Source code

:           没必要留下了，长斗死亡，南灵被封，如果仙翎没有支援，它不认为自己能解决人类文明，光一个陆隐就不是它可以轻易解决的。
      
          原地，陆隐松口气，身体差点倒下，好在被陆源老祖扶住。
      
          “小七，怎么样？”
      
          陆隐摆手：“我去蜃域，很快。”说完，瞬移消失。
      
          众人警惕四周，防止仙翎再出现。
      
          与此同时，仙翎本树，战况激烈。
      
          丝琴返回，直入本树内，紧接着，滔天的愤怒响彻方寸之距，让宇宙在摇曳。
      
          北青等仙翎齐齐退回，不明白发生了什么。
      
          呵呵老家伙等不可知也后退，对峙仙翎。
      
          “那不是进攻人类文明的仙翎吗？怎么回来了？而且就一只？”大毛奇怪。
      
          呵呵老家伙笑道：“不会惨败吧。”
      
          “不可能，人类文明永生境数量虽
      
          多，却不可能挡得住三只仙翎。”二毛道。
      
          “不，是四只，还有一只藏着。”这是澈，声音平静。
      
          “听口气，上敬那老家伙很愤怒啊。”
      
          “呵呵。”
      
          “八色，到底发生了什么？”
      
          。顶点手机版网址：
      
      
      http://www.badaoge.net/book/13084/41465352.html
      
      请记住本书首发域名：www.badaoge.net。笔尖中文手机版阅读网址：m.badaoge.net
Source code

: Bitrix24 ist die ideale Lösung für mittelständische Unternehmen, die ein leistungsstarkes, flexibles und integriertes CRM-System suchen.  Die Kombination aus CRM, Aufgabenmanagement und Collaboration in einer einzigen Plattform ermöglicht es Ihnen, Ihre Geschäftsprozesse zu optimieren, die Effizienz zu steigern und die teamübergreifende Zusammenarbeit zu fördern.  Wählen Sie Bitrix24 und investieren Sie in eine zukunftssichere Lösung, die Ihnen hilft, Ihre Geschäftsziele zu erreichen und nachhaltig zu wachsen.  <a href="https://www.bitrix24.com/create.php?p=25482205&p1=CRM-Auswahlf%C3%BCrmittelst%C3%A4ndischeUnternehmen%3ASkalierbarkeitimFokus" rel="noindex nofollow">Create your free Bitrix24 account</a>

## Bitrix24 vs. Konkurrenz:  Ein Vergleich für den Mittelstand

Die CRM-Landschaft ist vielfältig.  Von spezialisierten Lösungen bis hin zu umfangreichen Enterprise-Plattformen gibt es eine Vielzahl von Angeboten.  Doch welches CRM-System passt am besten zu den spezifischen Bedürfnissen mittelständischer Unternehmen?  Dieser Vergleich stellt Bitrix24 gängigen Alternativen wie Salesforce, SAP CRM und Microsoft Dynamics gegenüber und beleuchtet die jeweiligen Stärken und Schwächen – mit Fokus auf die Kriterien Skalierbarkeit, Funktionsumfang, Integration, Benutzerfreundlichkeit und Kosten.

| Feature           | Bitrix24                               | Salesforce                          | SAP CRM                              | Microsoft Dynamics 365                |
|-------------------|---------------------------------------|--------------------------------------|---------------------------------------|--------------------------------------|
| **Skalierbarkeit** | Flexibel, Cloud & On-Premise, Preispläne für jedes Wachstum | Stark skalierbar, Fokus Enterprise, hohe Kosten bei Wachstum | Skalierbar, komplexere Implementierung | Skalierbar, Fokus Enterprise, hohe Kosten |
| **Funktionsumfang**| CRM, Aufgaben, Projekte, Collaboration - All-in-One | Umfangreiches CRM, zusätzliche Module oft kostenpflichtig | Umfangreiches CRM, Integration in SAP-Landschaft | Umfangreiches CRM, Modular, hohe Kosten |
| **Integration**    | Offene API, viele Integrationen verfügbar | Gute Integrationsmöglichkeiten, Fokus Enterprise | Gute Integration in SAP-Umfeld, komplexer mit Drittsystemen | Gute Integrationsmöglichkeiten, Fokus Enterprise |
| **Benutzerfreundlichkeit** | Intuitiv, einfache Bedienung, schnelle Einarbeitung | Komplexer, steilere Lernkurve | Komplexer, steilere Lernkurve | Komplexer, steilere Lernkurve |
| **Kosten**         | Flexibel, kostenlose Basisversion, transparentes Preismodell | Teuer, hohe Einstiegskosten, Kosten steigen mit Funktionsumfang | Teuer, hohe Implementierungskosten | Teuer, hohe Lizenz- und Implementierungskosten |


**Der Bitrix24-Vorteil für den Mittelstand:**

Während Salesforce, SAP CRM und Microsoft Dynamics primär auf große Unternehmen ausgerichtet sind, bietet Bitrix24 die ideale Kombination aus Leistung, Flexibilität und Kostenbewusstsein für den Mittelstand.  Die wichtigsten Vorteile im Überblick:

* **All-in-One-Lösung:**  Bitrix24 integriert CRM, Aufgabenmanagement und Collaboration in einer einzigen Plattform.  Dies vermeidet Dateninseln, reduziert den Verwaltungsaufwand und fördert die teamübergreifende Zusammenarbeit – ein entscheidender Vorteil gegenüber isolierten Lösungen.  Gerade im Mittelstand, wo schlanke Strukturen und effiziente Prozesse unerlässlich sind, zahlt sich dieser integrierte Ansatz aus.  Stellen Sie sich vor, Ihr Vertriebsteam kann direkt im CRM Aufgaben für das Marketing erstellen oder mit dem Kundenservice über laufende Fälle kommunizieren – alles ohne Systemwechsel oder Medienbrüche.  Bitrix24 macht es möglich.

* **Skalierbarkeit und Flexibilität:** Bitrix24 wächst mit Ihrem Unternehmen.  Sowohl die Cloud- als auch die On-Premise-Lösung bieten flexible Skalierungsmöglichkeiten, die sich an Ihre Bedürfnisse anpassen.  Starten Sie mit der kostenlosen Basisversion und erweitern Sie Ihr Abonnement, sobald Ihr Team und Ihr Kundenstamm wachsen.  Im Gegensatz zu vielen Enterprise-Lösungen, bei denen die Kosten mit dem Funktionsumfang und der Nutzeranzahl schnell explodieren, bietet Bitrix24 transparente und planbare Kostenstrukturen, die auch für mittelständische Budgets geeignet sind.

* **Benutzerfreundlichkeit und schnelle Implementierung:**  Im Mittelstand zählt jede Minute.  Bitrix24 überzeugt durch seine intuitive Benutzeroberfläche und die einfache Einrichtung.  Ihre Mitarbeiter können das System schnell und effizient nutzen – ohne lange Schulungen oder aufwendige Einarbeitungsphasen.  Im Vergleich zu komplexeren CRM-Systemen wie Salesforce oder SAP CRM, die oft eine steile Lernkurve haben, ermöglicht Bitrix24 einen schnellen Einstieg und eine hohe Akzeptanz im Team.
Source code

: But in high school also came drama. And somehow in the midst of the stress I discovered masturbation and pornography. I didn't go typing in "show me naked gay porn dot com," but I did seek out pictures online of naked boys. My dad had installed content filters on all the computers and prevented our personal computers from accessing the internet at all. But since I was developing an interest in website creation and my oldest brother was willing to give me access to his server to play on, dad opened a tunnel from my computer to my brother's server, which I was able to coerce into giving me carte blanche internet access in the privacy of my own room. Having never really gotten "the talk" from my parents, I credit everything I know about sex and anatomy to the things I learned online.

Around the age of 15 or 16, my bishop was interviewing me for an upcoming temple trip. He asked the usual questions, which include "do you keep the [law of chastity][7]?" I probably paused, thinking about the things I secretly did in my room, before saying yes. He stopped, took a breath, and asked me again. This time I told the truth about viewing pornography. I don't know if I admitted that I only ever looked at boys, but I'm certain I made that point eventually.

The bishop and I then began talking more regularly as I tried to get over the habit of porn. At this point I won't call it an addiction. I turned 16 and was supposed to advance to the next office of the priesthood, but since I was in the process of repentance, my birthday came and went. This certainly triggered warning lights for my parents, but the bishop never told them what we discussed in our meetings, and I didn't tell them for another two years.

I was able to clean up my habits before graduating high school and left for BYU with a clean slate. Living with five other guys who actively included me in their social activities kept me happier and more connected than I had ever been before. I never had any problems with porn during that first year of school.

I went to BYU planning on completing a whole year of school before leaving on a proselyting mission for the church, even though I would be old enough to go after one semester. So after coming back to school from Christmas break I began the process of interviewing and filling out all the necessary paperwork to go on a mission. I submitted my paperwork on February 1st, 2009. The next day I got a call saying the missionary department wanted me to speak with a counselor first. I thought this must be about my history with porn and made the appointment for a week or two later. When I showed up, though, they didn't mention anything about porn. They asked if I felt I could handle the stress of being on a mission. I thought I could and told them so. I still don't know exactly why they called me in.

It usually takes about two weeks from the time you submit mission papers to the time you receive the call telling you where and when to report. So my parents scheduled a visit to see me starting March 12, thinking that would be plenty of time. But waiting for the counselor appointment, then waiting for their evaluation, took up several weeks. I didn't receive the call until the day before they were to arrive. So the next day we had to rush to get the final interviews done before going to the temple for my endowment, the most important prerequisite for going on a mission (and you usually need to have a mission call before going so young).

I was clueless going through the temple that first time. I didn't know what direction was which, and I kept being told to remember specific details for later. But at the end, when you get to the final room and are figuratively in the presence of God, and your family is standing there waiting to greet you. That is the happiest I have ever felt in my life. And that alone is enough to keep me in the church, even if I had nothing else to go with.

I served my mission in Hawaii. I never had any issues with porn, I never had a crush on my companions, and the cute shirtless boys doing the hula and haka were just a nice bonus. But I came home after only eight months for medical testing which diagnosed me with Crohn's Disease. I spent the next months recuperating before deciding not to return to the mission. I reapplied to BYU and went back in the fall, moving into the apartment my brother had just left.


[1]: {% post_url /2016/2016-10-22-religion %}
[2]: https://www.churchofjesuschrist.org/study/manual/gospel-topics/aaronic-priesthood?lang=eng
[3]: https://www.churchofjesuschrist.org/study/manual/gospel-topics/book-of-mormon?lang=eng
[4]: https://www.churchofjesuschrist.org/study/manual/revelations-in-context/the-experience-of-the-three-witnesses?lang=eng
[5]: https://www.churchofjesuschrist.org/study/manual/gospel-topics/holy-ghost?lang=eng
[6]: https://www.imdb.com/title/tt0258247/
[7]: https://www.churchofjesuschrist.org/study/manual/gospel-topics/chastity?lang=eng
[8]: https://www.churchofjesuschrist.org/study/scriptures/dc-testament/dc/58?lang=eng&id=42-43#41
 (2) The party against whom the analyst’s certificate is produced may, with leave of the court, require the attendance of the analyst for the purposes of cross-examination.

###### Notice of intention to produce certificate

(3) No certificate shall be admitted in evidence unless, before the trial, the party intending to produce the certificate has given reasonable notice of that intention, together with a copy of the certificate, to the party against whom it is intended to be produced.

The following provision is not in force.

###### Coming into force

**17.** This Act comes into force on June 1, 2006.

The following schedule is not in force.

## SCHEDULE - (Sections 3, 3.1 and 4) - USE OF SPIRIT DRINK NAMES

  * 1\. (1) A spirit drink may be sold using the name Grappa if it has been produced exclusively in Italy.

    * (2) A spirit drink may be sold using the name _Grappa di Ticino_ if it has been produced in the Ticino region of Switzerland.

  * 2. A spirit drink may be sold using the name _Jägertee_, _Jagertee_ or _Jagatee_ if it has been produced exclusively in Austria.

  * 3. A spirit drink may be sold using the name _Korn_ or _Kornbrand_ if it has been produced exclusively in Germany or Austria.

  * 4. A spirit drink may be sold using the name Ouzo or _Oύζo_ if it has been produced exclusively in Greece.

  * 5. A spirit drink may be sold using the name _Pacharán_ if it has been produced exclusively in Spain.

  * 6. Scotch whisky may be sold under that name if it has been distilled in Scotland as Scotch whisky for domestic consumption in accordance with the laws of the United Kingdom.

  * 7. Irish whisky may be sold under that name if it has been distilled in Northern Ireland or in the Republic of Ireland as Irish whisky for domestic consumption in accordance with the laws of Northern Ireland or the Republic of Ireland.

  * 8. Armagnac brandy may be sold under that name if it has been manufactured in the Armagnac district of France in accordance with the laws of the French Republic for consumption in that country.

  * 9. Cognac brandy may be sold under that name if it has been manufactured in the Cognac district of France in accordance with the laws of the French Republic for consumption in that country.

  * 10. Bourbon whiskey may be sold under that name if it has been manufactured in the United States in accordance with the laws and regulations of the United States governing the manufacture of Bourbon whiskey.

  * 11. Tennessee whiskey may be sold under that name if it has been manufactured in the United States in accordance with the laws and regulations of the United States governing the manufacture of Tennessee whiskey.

════════════════

[ABOUT THIS TASK] Your answer should be a single number: the count of lines in the entries that contain the word "following".

[COMPLETED TASK] 2